Mention alignment
When working with SIMD, for example, memory alignment may matter.
It would be good if this guide also discusses ways to allocate memory for SIMD that is, e.g., aligned to 64-byte boundaries.
Thanks for the suggestion! This sounds like it could be really useful for people. Here are three barriers:
- Would this increase the scope of the project too much? Maybe SIMD should be a separate document because I know there are multiple different libraries that have different tradeoffs.
- I only know the basic ideas of SIMD and haven't used it, but I would love to learn about it!
- I just had a baby so I probably won't have much time in the near future. 😉
One thing I'd love to hear from you is: is there a specific problem that you're hoping to solve? That would help me understand what kind of information would be useful.

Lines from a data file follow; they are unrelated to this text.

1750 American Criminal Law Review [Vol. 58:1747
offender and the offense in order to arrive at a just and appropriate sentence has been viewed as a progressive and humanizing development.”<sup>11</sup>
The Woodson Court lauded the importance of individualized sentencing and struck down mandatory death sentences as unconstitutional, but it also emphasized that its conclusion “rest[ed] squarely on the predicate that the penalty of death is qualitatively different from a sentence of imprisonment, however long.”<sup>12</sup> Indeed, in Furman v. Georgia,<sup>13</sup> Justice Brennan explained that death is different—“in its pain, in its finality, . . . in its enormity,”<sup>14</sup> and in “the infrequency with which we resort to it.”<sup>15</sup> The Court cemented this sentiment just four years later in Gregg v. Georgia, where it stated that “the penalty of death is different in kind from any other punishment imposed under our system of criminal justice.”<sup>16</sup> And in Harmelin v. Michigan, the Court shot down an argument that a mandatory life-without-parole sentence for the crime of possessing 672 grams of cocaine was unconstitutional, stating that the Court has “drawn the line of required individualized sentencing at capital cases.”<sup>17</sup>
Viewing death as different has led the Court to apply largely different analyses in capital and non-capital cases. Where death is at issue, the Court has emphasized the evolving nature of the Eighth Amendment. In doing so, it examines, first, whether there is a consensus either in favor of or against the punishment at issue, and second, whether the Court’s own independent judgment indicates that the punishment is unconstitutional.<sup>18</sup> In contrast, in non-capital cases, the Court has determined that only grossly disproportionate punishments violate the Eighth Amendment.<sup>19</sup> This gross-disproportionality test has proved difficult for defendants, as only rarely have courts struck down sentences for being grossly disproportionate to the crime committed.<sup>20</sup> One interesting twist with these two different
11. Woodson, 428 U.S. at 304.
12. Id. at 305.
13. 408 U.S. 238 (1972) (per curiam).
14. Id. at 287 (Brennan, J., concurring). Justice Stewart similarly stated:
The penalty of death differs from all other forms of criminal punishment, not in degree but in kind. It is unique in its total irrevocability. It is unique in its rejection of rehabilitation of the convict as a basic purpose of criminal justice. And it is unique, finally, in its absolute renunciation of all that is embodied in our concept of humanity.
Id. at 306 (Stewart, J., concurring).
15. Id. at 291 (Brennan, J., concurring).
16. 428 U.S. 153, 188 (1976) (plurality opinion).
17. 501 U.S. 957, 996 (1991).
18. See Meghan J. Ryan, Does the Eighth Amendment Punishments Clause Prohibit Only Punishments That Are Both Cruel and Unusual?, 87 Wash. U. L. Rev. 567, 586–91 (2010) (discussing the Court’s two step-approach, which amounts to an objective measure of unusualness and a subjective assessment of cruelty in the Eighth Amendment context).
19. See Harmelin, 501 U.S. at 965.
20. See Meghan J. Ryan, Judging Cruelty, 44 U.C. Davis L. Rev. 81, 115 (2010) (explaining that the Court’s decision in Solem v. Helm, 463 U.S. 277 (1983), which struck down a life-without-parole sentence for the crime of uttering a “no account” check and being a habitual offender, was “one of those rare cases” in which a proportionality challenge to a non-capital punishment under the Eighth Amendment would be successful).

No worries, I do not expect this to be added immediately. It is just a suggestion.
Well, I know that SIMD supposedly can improve the performance, and that it can benefit from memory alignment. Intel documentation say that it is desirable to have 64 byte alignment.
I have seen (with cargo asm) that my code is automatically vectorized (I am not writing explicit SIMD, which currently is a nightly experimental API), but it uses vmovupd instructions, which is the unaligned variant.
I figured out that with std::alloc::Layout one can allocate arrays to be 64-byte aligned, (I tried following the Rustonomicon Vec example but there remained some error), and did not yield vmovpd -- I guess you need to hint the compiler that the later accesses are all aligned, too - which may be nightly-only for now, so it will have to wait.
Congratulations, enjoy.
Thanks!
This detail is helpful. Here are some of the questions that we'll need to think about:
- How can we help the user avoid
unsafe? - What tools and layers of abstraction does the user need to understand? E.g. do they need to know about
cargo asm? - Is the user counting on the compiler to optimize? Or is the user using
std::simd? I have also seen third-party libraries like faster and simdeez but that was a couple years ago, maybe they have been supplanted. - Is the user on stable Rust or nightly? What version of Rust?
- How much control does the user have over the allocator? If they're writing an executable, they probably have full control but in a library it might be more complicated.
- What processors and instruction sets does the user want to target?
- If the user wants the compiler to optimize, are there any conditions that will guarantee the optimization happens? Often it seems to be best-effort.